The truth is that if transformation is to happen, we have to open ourselves to the process of change. Prayer pries us open. Praying opens us up, of course, to the suffering of the world when we notice and care enough to intercede for those who hurt and ache, indeed for the entire creation that is groaning in the pain of abuse and misuse. But praying is not just, or even primarily the opener of the soul in that sense. To have the mind that we see in Christ Jesus involves our constantly turning to and gazing upon Jesus himself. Obviously a place to begin is the gospels. But Jesus is not just found there. Jesus is also present when the community gathers to share bread and wine, his body and blood. Yet Jesus is not just there either. Jesus, if you believe what he says, is present when two or three are gathered together in his Name. But Jesus is more than that, too. Jesus is in the faces of the poor, the dispossessed, the oppressed, the marginalized, the condemned, the executed, the hosts of men and women who are dragged through the courts and sentenced to die just as he was. Prayer sharpens both our sense and our senses to behold the Body of Christ in every part and every cell of his creation, each of which bears the unmistakable stamp of the Word which calls all things and all creatures into being. And prayer can also be shutting off the lights, turning down the sensory data, stilling the tongue, putting down the pen, pulling the shades down so that we, retreating into our deepest selves, meet the One who is resplendently alive in the heart of darkness and silence. It is not one kind of prayer or the other, but both. Activists need contemplatives and contemplatives need activists, and no matter which we are, we probably need to practice some of what does not come so easily to us in our prayer, just so that we can learn something of the fullness of him who emptied himself and submitted to death.
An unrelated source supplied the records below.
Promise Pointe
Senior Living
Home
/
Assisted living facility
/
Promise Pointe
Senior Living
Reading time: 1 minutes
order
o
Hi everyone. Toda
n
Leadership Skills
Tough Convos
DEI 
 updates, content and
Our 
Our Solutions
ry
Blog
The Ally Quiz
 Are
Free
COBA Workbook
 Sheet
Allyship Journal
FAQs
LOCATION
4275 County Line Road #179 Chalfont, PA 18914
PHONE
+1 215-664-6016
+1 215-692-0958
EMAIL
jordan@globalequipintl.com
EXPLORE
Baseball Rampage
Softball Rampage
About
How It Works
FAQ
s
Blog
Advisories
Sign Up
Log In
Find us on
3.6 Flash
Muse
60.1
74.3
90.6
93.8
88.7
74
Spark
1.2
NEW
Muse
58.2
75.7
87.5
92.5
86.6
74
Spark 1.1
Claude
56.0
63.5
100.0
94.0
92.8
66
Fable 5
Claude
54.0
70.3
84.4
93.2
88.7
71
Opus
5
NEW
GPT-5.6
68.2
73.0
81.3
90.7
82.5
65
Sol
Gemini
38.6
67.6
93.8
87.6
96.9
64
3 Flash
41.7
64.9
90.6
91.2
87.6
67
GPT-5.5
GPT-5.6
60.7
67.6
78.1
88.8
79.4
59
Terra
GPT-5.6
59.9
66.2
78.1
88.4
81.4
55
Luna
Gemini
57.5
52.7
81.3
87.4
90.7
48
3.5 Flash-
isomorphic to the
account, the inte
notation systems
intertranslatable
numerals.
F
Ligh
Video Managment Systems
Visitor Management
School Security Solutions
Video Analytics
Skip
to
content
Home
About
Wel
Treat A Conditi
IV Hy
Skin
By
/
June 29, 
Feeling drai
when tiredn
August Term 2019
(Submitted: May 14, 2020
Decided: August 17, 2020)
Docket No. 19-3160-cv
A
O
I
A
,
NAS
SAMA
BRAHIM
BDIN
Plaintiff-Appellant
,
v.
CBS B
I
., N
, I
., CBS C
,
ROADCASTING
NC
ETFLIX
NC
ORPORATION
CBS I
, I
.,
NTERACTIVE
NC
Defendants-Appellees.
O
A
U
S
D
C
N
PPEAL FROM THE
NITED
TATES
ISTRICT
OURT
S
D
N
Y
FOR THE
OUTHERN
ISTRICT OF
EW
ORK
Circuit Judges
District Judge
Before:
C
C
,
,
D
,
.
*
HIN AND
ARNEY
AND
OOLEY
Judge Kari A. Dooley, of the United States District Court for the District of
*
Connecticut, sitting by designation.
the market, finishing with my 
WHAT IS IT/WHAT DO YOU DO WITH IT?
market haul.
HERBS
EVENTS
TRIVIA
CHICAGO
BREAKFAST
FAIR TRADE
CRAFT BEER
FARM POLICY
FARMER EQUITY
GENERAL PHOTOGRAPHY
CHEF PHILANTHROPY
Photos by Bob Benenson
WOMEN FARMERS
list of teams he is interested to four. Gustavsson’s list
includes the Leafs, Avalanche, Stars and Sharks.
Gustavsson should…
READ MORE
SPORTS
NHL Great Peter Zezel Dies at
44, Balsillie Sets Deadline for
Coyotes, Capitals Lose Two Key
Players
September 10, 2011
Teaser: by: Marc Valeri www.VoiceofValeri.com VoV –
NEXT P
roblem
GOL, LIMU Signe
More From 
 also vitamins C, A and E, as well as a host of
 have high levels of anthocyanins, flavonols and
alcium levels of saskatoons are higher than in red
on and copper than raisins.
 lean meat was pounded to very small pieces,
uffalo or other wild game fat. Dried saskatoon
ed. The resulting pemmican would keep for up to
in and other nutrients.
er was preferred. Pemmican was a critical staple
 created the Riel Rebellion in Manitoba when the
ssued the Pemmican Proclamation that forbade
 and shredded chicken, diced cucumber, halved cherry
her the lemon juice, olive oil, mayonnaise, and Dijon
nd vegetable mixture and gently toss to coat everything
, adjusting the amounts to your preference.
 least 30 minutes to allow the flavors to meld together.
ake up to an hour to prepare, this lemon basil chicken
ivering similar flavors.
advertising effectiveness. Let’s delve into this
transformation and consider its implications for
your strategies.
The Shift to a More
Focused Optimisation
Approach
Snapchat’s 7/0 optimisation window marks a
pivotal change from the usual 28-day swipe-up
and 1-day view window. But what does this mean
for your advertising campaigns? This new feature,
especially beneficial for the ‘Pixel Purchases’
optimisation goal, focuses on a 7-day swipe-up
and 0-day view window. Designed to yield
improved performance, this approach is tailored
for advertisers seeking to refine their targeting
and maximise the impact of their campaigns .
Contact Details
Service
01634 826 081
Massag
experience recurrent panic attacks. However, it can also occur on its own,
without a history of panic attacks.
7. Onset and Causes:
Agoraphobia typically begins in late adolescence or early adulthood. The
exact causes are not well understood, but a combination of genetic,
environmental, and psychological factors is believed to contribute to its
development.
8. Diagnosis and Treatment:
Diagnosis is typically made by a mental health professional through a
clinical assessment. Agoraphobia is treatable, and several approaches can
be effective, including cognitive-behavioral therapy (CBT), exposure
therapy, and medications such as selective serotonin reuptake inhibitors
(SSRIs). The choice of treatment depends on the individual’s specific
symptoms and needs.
It is interesting that the Philippians hymn goes on to say that God has highly exalted Jesus as a consequence of his self-emptying. God has given him a Name that is above every Name, that at the Name of Jesus every knee should bend, in heaven, on earth, and under the earth, and every tongue confess that Jesus Christ is Lord, to the glory of the Father. You may think that that piece of it has nothing to do with you. And perhaps you are right, inasmuch as it really goes beyond what Paul is saying about unity in the Church. But maybe there is something embedded in this old hymn, this majestic poem that is so true that it goes beyond even the confines of the Jesus story. Maybe the Truth, as heavy as gravity itself, is caught up in the paradox that giving is oddly the way of receiving; that abasement is followed by exaltation; that emptying oneself of power and prestige is the true road to glory, not just for Jesus but for all. Don’t count on the world to document that terribly finely. But every once in awhile somebody bothers to believe it and it makes all the difference. You can almost count them on your fingers and toes, they are so rare. Jesus, Buddha, St. Francis, Oscar Romero, Mother Teresa, St. Margaret, St. Elizabeth,… No, you can’t count them. The numbers stack up. There are more than you would think, more than you can number. Some are sitting right here who have given up a day to be arrested in the cause of justice or who have given up an evening to intercede for Troy condemned to die, who have gone to Israel to wage peace, who slug it out for the spurned immigrant. Long grows the list of ways in which ordinary folk do not count themselves as the darlings of God, but empty themselves and become obedient to the most human of all things, the leveler Death. Wherefore their names, united to the Immortal Son of God, are written in heaven.